Ecco un altro scambio di messaggi fra Londra e Washington, nel novembre ’79, dopo la presa dell’ambasciata americana a Teheran. Lord Carrington vuole sapere se la Casa Bianca ha autorizzato Fort Bragg a chiedere l’aiuto dei commandos delle Sas per organizzare un’operazione militare per la liberazione degli ostaggi.

«Siamo stupefatti che Fort Bragg abbia fatto una richiesta simile senza consultare la parte politica», è la risposta del dipartimento di Stato Usa. «Vi siamo grati per avere portato la questione alla nostra attenzione.

L’opinione della Casa Bianca è che ogni azione di questo tipo sarebbe la cosa peggiore che possiamo fare». L’anno seguente, disperato, Carter ordina l’azione militare ed è un disastro.

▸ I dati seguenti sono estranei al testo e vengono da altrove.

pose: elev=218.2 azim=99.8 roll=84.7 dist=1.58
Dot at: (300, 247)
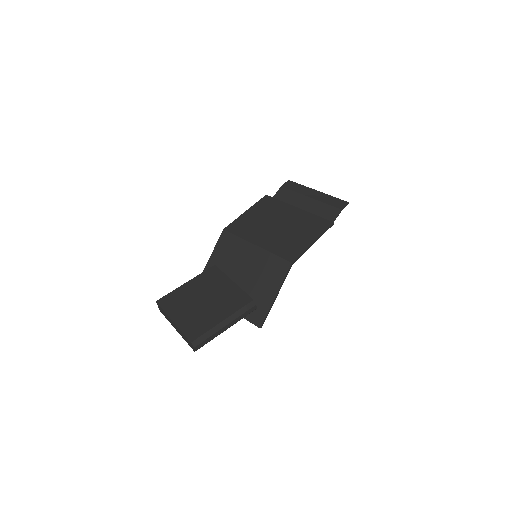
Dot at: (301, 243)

Ma il punto è un altro: il telegramma dei suoi diplomatici rivela un’amministrazione americana divisa e incerta, in cui i militari non parlano con i politici e prendono addirittura iniziative per conto proprio. In questo modo la grande superpotenza affrontava la crisi iraniana, e in questo modo la perse. Speriamo che da allora abbia imparato qualcosa, per la nuova sfida posta da Teheran.